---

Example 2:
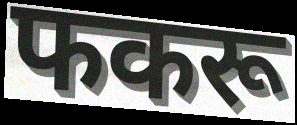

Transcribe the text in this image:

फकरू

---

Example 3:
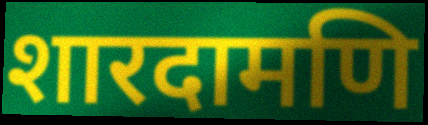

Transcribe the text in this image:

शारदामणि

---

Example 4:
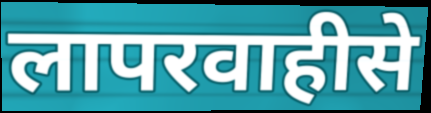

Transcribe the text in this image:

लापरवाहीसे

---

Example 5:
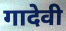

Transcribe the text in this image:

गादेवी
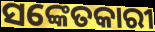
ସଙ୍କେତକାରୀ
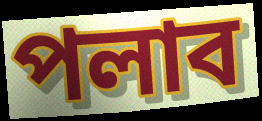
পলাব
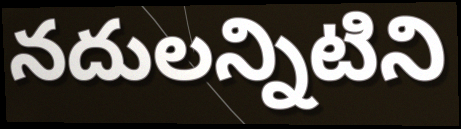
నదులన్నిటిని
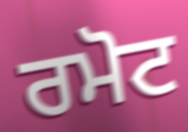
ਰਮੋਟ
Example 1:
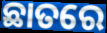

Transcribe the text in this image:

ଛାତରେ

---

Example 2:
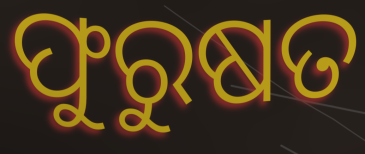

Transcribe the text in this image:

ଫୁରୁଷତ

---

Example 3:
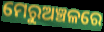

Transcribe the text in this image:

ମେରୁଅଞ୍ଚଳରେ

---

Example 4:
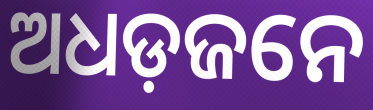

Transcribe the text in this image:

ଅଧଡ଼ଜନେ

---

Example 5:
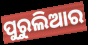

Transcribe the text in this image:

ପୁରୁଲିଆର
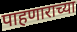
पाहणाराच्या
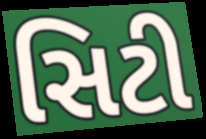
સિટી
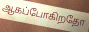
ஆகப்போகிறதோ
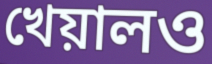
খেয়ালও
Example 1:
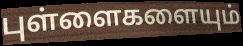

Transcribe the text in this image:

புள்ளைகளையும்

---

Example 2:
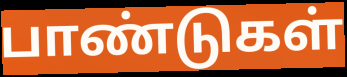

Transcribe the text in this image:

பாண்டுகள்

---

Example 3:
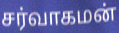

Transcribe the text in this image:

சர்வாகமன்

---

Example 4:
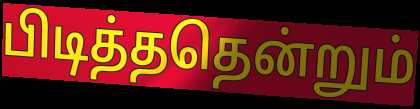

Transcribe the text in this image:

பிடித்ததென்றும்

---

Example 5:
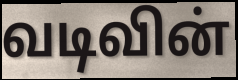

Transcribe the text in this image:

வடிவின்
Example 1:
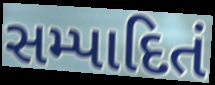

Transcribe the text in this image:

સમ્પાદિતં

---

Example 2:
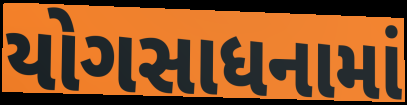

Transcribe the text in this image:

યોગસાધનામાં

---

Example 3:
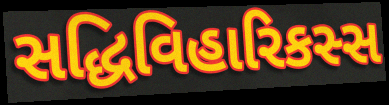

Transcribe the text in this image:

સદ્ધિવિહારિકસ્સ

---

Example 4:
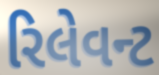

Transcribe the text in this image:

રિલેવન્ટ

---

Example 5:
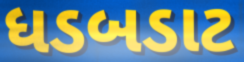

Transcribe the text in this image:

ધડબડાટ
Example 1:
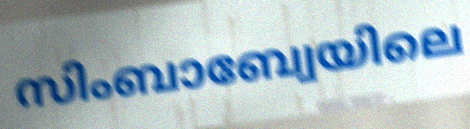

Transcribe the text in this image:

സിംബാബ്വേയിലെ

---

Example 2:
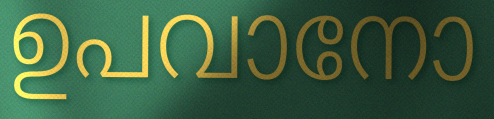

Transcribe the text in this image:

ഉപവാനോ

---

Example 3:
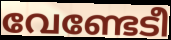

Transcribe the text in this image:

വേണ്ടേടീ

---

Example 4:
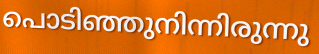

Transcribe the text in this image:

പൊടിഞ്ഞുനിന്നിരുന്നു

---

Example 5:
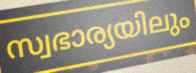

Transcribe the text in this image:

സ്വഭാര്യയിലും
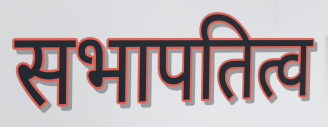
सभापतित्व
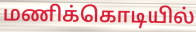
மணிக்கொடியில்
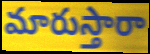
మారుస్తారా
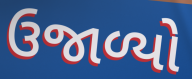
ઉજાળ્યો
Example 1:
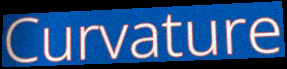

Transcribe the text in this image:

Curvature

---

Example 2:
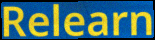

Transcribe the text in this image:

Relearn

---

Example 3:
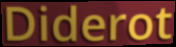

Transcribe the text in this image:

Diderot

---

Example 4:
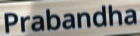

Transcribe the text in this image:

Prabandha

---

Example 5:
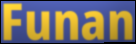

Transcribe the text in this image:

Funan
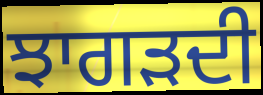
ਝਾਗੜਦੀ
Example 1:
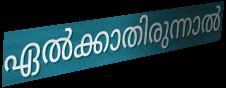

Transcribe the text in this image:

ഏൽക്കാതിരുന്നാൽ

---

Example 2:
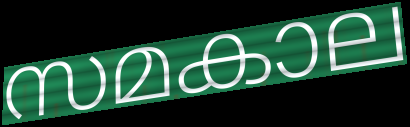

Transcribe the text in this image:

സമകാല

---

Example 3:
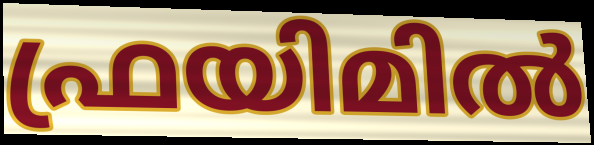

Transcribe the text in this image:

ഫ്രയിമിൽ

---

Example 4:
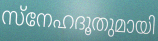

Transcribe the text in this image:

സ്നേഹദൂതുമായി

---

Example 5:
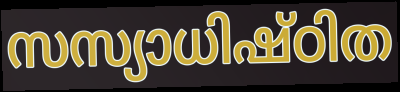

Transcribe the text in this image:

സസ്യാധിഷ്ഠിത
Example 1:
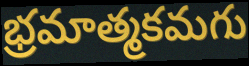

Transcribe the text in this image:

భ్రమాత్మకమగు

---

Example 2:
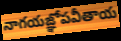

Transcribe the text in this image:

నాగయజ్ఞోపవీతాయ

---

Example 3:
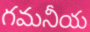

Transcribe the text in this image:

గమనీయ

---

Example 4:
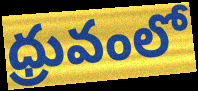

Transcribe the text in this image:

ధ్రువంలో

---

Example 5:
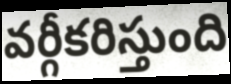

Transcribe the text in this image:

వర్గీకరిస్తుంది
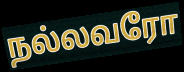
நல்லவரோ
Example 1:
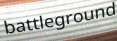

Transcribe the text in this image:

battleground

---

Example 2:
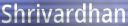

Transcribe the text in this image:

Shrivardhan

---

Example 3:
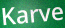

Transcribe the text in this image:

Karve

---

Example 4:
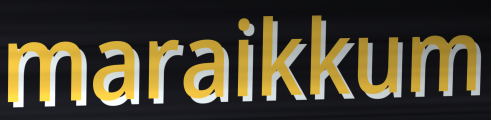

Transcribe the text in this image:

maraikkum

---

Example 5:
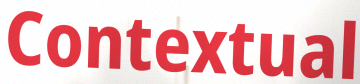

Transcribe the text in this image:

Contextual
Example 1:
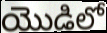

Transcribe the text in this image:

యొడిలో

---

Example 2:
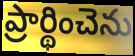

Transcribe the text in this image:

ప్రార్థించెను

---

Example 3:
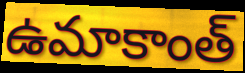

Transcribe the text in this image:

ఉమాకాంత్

* **Task prompt**: Your response must reproduce every line of the data exactly, with images omitted.

* **Answer below**:
---

Example 2:

Transcribe the text in this image:

फकरू

---

Example 3:

Transcribe the text in this image:

शारदामणि

---

Example 4:

Transcribe the text in this image:

लापरवाहीसे

---

Example 5:

Transcribe the text in this image:

गादेवी
ସଙ୍କେତକାରୀ
পলাব
నదులన్నిటిని
ਰਮੋਟ
Example 1:

Transcribe the text in this image:

ଛାତରେ

---

Example 2:

Transcribe the text in this image:

ଫୁରୁଷତ

---

Example 3:

Transcribe the text in this image:

ମେରୁଅଞ୍ଚଳରେ

---

Example 4:

Transcribe the text in this image:

ଅଧଡ଼ଜନେ

---

Example 5:

Transcribe the text in this image:

ପୁରୁଲିଆର
पाहणाराच्या
સિટી
ஆகப்போகிறதோ
খেয়ালও
Example 1:

Transcribe the text in this image:

புள்ளைகளையும்

---

Example 2:

Transcribe the text in this image:

பாண்டுகள்

---

Example 3:

Transcribe the text in this image:

சர்வாகமன்

---

Example 4:

Transcribe the text in this image:

பிடித்ததென்றும்

---

Example 5:

Transcribe the text in this image:

வடிவின்
Example 1:

Transcribe the text in this image:

સમ્પાદિતં

---

Example 2:

Transcribe the text in this image:

યોગસાધનામાં

---

Example 3:

Transcribe the text in this image:

સદ્ધિવિહારિકસ્સ

---

Example 4:

Transcribe the text in this image:

રિલેવન્ટ

---

Example 5:

Transcribe the text in this image:

ધડબડાટ
Example 1:

Transcribe the text in this image:

സിംബാബ്വേയിലെ

---

Example 2:

Transcribe the text in this image:

ഉപവാനോ

---

Example 3:

Transcribe the text in this image:

വേണ്ടേടീ

---

Example 4:

Transcribe the text in this image:

പൊടിഞ്ഞുനിന്നിരുന്നു

---

Example 5:

Transcribe the text in this image:

സ്വഭാര്യയിലും
सभापतित्व
மணிக்கொடியில்
మారుస్తారా
ઉજાળ્યો
Example 1:

Transcribe the text in this image:

Curvature

---

Example 2:

Transcribe the text in this image:

Relearn

---

Example 3:

Transcribe the text in this image:

Diderot

---

Example 4:

Transcribe the text in this image:

Prabandha

---

Example 5:

Transcribe the text in this image:

Funan
ਝਾਗੜਦੀ
Example 1:

Transcribe the text in this image:

ഏൽക്കാതിരുന്നാൽ

---

Example 2:

Transcribe the text in this image:

സമകാല

---

Example 3:

Transcribe the text in this image:

ഫ്രയിമിൽ

---

Example 4:

Transcribe the text in this image:

സ്നേഹദൂതുമായി

---

Example 5:

Transcribe the text in this image:

സസ്യാധിഷ്ഠിത
Example 1:

Transcribe the text in this image:

భ్రమాత్మకమగు

---

Example 2:

Transcribe the text in this image:

నాగయజ్ఞోపవీతాయ

---

Example 3:

Transcribe the text in this image:

గమనీయ

---

Example 4:

Transcribe the text in this image:

ధ్రువంలో

---

Example 5:

Transcribe the text in this image:

వర్గీకరిస్తుంది
நல்லவரோ
Example 1:

Transcribe the text in this image:

battleground

---

Example 2:

Transcribe the text in this image:

Shrivardhan

---

Example 3:

Transcribe the text in this image:

Karve

---

Example 4:

Transcribe the text in this image:

maraikkum

---

Example 5:

Transcribe the text in this image:

Contextual
Example 1:

Transcribe the text in this image:

యొడిలో

---

Example 2:

Transcribe the text in this image:

ప్రార్థించెను

---

Example 3:

Transcribe the text in this image:

ఉమాకాంత్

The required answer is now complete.